A second court challenge to Canada’s quarantine hotels has failed, but a full hearing on the issue is slated for early June.
A federal court has refused to temporarily ban the Canadian government from forcing international air travellers to quarantine at designated hotels when they arrive until they test negative for COVID-19.
While Justice William Pentney, in his ruling April 23 acknowledged the travellers may be “vexed” by the costs and inconvenience of hotel quarantines, he agreed with the government defending the rule that the risks of importing and transmitting variants of the virus may outweigh those inconveniences or infringements of certain Charter rights, adding the “evidence amply demonstrates that the public interest lies in not suspending the challenged measures.”
The ruling did acknowledge some of the plaintiffs’ concerns. “It is necessary… to subject government rationale for any emergency measures to a degree of scrutiny that is proportional to the risk that Charter rights may have been impaired.”

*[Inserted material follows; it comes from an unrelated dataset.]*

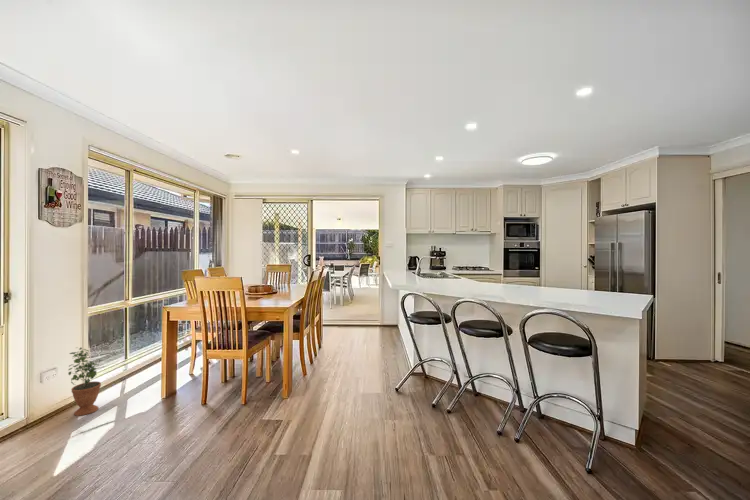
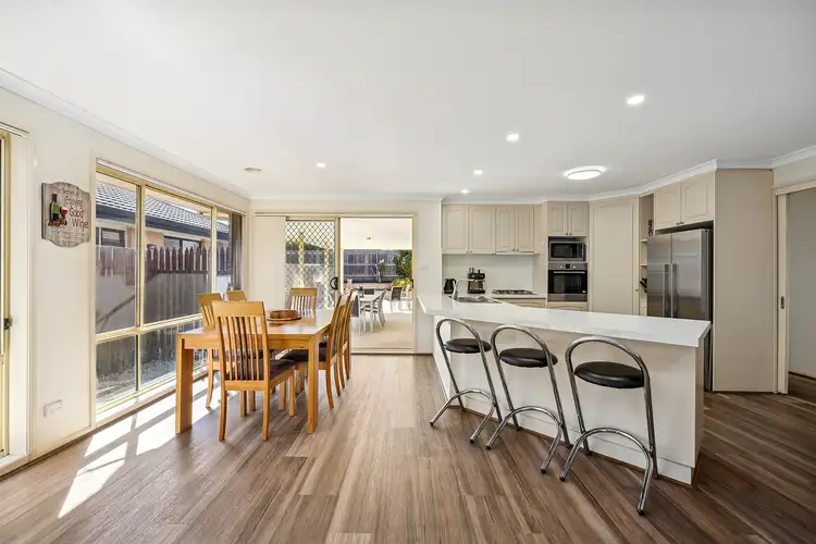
- potted plant [67,346,102,417]
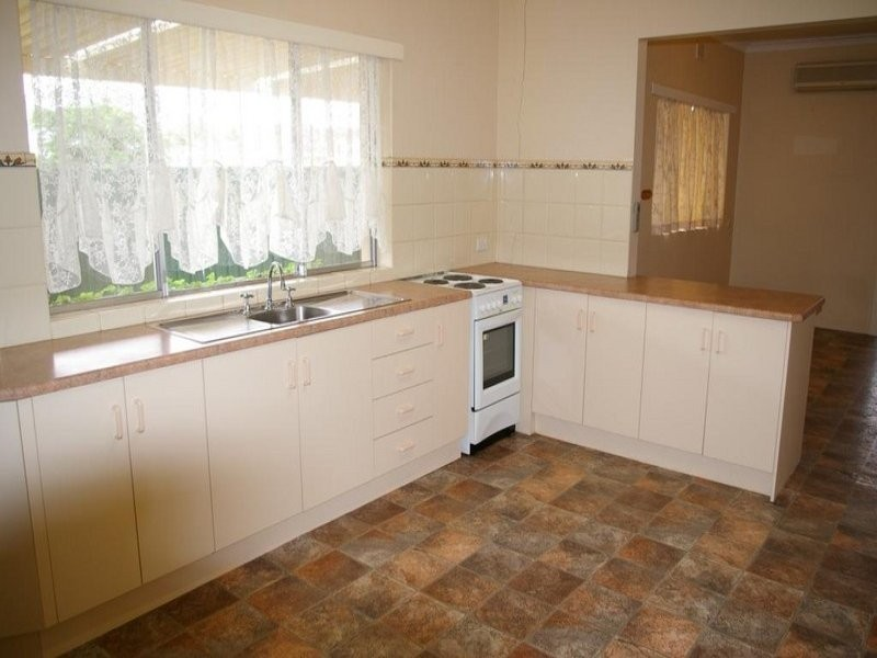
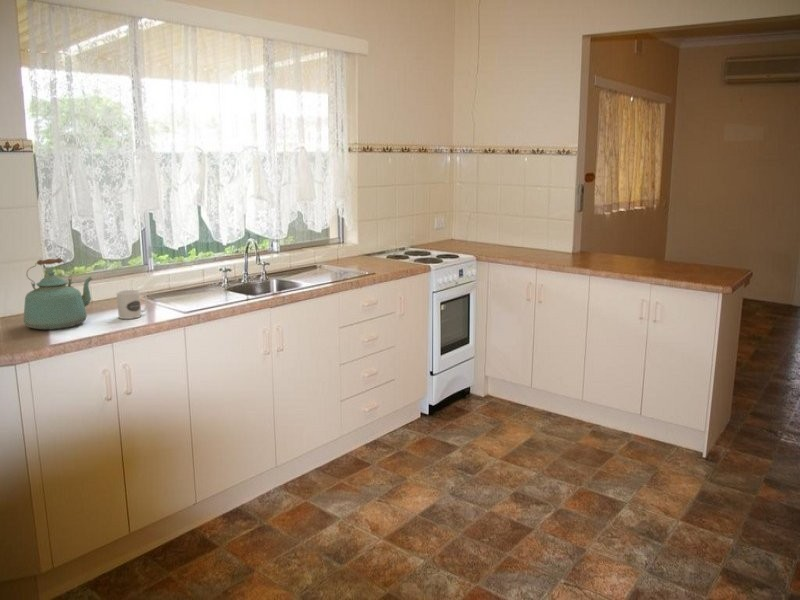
+ kettle [22,257,93,331]
+ mug [116,289,149,320]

So the case is not completely closed. The Federal Court will have a full trial 01- 03JUN to hear numerous challenges to the government’s health restrictions in response to COVID-19.

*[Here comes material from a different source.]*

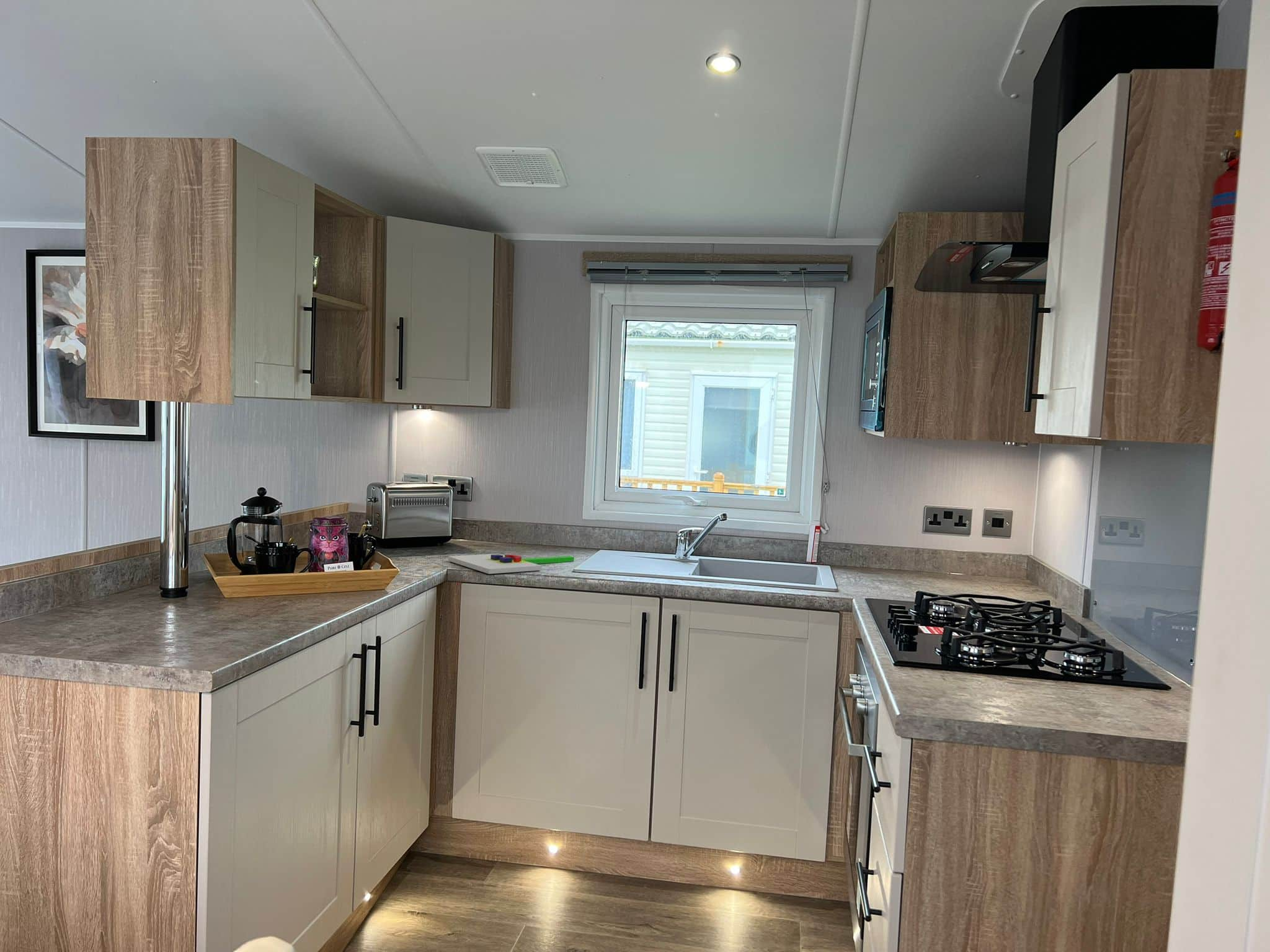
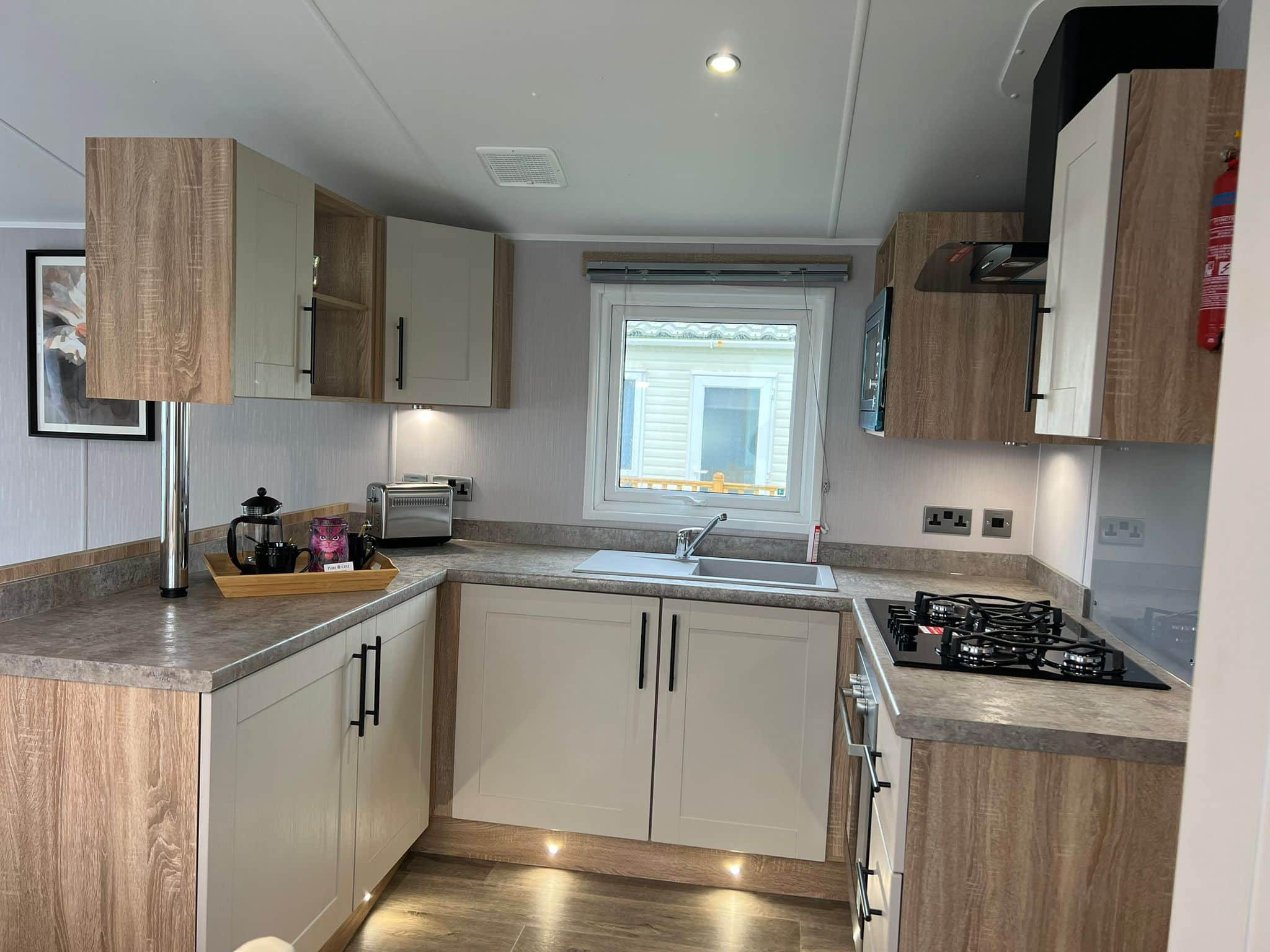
- chopping board [448,553,575,575]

This latest ruling in a federal court follows a similar case in Ontario in MAR, where, as reported in Open Jaw, a Superior Court of Justice dismissed the motion for an interim injunction filed by the Canadian Constitution Foundation (CCF) on behalf of five travellers.
The nine plaintiffs in this latest, federal case are represented by the Justice Centre for Constitutional Freedoms, a Calgary-based legal group. Its clients travelled under different sets of circumstances and found themselves facing detention in federal facilities upon arrival in Canada.
The Justice Centre noted that while the federal court hasn’t issued the interim injunction, it found that both Charter Section 7 (the right to life liberty and security of person) and Section 9 (the right not to be arbitrarily detained) are engaged by the federal quarantine policies and were serious issues to be tried at the further trial.
“The forced isolation of returning Canadian air travellers is arbitrary, unnecessary, and totalitarian,” Justice Centre litigation director Jay Cameron said in an April 26 news release. “These quarantine hotels and restrictive measures are more consistent with a dictatorship than a free society. We look forward to the full hearing of these issues in early June.”